Bankruptcy, and the austerity it represents, has become a common “solution” for struggling American resources, according to Kirshner. Yet post-bankruptcy, the lives of these seven hasn’t really improved. Their stories change people’s understanding about why cities fail or thrive, forcing people to confront the human cost of national urban policies.

“I’d say nothing’s changed too dramatically for anyone,” said Kirshner. “It’s really status quo.”

According to Kirshner, she met these seven when she was in Detroit researching this book. They were willing to talk to her over an extended period of time.

“I started out exploring real estate, which was central to what I was talking about,” she said. “It seemed clear early on in conversations that real estate would encapsulate a lot of problems of the bankruptcy in Detroit and a lot of challenges the city was up against in the wake of this bankruptcy and, of course, the enormous impact of supreme lending in Detroit, followed by bulk purchases of foreclosed property that were in a limbo state.”

Kirshner continued: “And then to have been buying property from the tax foreclosure option, I began doing some door-to-door canvassing with the United Housing Coalition and met Reggie that way. I’d sit in on some of their counseling sessions and met Lola that way. I eventually met Charles because he was a potential plaintiff in the ACLU of Michigan’s litigation around the tax foreclosure crisis.”

That was also how she met Cindy, who was involved in Neighbors Building Brightmoor, which was engaged in neighborhoods organizing around the issue of tax foreclosure.
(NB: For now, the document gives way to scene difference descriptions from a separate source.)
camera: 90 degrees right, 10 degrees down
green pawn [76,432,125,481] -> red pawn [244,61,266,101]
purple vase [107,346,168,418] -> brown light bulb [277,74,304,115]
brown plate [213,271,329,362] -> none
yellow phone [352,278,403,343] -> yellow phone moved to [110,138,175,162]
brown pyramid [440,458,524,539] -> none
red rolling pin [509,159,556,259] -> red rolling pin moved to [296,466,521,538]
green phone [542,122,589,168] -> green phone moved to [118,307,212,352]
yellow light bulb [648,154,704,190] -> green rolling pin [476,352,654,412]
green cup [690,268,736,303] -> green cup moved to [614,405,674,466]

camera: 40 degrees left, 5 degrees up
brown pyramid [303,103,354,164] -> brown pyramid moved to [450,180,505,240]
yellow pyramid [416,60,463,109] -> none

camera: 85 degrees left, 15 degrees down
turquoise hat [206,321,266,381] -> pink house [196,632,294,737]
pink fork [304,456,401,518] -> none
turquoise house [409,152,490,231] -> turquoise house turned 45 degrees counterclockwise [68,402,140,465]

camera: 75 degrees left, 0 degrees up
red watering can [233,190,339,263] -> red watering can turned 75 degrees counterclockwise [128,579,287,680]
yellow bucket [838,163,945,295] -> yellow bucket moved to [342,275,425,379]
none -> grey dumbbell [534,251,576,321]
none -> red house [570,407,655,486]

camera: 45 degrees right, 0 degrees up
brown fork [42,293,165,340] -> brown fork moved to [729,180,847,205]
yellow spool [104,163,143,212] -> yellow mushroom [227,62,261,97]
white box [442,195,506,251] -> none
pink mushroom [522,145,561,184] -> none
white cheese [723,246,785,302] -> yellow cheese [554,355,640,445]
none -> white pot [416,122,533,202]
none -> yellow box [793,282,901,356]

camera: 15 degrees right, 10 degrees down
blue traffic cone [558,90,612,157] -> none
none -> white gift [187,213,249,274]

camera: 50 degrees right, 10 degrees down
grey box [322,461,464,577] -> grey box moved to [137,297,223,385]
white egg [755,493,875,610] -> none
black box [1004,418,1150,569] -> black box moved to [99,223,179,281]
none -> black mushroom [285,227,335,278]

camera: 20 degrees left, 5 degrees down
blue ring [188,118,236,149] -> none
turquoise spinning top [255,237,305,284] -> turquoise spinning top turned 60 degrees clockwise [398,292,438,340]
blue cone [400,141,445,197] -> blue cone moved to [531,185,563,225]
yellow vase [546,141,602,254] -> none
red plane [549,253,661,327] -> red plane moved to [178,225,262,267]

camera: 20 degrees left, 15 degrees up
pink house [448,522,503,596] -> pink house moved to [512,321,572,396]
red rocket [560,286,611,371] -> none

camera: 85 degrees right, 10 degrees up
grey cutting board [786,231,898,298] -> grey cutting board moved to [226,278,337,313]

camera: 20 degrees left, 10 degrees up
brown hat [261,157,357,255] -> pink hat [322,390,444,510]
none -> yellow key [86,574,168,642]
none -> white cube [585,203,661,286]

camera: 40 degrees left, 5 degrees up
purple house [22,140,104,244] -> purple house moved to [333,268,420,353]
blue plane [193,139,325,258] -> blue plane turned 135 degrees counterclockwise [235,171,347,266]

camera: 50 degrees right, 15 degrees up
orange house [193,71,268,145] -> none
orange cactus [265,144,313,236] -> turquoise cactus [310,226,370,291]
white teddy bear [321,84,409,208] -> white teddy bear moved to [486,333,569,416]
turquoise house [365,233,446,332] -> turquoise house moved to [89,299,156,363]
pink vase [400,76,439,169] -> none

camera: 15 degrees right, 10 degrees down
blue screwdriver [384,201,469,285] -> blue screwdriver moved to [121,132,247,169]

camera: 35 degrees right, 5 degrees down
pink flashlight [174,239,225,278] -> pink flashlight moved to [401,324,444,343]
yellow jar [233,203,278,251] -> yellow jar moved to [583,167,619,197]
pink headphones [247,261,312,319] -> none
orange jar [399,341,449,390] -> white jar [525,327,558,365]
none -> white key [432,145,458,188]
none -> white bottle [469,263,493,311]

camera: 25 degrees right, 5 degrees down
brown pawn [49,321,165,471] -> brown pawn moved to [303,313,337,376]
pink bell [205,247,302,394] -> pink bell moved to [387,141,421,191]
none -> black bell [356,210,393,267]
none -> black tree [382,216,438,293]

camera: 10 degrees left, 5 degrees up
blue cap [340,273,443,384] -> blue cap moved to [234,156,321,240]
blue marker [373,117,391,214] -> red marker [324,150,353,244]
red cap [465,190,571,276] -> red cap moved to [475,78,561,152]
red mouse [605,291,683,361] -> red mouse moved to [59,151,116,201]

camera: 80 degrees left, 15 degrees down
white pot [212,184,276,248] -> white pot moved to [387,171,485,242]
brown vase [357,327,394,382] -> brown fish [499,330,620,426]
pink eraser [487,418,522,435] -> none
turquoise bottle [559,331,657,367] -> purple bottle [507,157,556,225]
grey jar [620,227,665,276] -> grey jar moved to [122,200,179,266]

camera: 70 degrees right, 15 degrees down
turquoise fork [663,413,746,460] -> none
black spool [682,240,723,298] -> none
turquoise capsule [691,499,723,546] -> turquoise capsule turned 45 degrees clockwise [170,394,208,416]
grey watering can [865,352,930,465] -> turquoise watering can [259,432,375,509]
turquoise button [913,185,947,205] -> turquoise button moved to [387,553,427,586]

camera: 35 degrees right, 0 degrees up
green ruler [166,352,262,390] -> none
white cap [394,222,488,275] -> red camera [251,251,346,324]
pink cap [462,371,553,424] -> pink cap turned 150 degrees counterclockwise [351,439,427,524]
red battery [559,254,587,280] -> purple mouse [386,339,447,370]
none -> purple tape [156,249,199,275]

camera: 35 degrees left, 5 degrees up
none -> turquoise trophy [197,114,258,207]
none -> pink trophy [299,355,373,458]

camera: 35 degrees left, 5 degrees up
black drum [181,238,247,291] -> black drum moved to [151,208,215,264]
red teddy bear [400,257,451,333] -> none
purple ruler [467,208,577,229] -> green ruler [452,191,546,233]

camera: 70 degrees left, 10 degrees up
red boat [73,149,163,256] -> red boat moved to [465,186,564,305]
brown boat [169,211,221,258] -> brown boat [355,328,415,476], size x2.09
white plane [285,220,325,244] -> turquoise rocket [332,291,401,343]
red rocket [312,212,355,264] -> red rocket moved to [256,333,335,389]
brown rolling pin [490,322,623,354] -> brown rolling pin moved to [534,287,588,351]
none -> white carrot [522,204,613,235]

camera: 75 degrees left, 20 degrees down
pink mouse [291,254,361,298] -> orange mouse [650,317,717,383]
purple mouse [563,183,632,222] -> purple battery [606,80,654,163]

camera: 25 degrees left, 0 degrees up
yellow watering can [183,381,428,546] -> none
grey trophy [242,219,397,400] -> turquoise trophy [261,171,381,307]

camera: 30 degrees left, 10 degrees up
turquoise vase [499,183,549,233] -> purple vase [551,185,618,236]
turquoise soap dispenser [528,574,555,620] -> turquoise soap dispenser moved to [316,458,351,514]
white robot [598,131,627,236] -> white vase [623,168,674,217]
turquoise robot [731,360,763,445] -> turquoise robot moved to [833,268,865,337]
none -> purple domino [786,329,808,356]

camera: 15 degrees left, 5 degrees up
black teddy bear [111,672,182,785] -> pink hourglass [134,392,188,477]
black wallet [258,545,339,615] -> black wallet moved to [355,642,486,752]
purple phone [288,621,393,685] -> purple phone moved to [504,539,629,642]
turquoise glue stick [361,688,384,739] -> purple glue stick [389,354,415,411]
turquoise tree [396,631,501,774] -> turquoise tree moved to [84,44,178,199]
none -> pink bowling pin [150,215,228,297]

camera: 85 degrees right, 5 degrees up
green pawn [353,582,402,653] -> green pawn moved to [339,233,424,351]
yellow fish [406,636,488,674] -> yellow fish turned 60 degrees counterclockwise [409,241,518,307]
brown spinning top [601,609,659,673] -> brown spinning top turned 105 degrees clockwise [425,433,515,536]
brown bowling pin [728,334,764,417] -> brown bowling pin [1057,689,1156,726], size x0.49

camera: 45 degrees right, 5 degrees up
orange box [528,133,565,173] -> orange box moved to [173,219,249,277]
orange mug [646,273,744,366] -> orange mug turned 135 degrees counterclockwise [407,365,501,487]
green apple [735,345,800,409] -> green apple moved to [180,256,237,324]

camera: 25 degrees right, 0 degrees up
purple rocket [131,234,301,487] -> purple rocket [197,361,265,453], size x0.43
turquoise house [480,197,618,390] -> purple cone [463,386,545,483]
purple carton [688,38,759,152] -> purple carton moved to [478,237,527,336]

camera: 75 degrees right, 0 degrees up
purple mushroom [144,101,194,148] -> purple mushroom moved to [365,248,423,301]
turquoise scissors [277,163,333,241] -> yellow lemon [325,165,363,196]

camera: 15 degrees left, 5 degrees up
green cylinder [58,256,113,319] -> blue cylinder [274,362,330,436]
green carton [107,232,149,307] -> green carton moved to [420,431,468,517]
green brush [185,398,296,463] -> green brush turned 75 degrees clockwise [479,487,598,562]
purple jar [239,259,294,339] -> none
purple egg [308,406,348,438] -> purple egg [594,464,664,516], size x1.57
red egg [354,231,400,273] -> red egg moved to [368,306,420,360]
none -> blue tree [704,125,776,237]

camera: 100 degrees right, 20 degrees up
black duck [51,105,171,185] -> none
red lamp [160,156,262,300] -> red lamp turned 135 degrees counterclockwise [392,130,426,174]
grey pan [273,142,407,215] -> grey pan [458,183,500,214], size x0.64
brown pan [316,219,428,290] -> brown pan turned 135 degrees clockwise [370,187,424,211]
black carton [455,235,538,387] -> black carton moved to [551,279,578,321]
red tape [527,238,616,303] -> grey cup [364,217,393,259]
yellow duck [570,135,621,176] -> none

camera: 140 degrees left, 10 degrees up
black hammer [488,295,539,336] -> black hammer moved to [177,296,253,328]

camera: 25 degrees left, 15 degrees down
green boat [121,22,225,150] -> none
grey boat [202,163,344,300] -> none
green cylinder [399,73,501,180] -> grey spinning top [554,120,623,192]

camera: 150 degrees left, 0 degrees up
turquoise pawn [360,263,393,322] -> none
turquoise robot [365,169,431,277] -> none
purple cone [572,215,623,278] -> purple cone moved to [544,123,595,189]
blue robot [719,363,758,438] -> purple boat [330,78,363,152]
“I met Joe through the Bagley community and he’d done some key work for Robin. Once I had met them all, they were enthusiastic, more and less, about talking to me about bankruptcy. I began to talk about them about other crucial issues in terms of getting a solid footing for the city – job training, education, the location of jobs, transportation, crime,” said Kirshner. “It seems to me that the federal government is still spending a lot of money on urban issues across the country but not in a way that’s necessarily towards revitalization in the way it could be.”

Kirshner wants to reiterate that she is not against bankruptcy.

“I want to be clear about that. It’s not a bad thing to write down debt; that means there’s less money that has to go to servicing that debt and more money that can go to paying for other, more useful things,” she explained. “I don’t think we should confuse bankruptcy as a sole solution. It’s perhaps a tool that can balance the budget. What it can’t do is reverse employment loss, population loss, property loss, revenue loss; it can’t bring back lost state and federal support over the years. It leaves in place all of the structure that led to these problems to begin with.”

She continued: “I think one of the points of the book was to show the seven individual people and what (bankruptcy) couldn’t do in their lives... I don’t think it’s a good idea to put a city through bankruptcy and then think you can wipe your hands of the rest and say you’re finished. That’s not what it’s for.

“Combating individual poverty is extremely important; it’s harder and longer than any easy urban fix but ultimately much more significant,” she said.

“To see the humanity of people in a variety of circumstances with a variety of backgrounds, they show you why the health of a city matters and who it’s for.”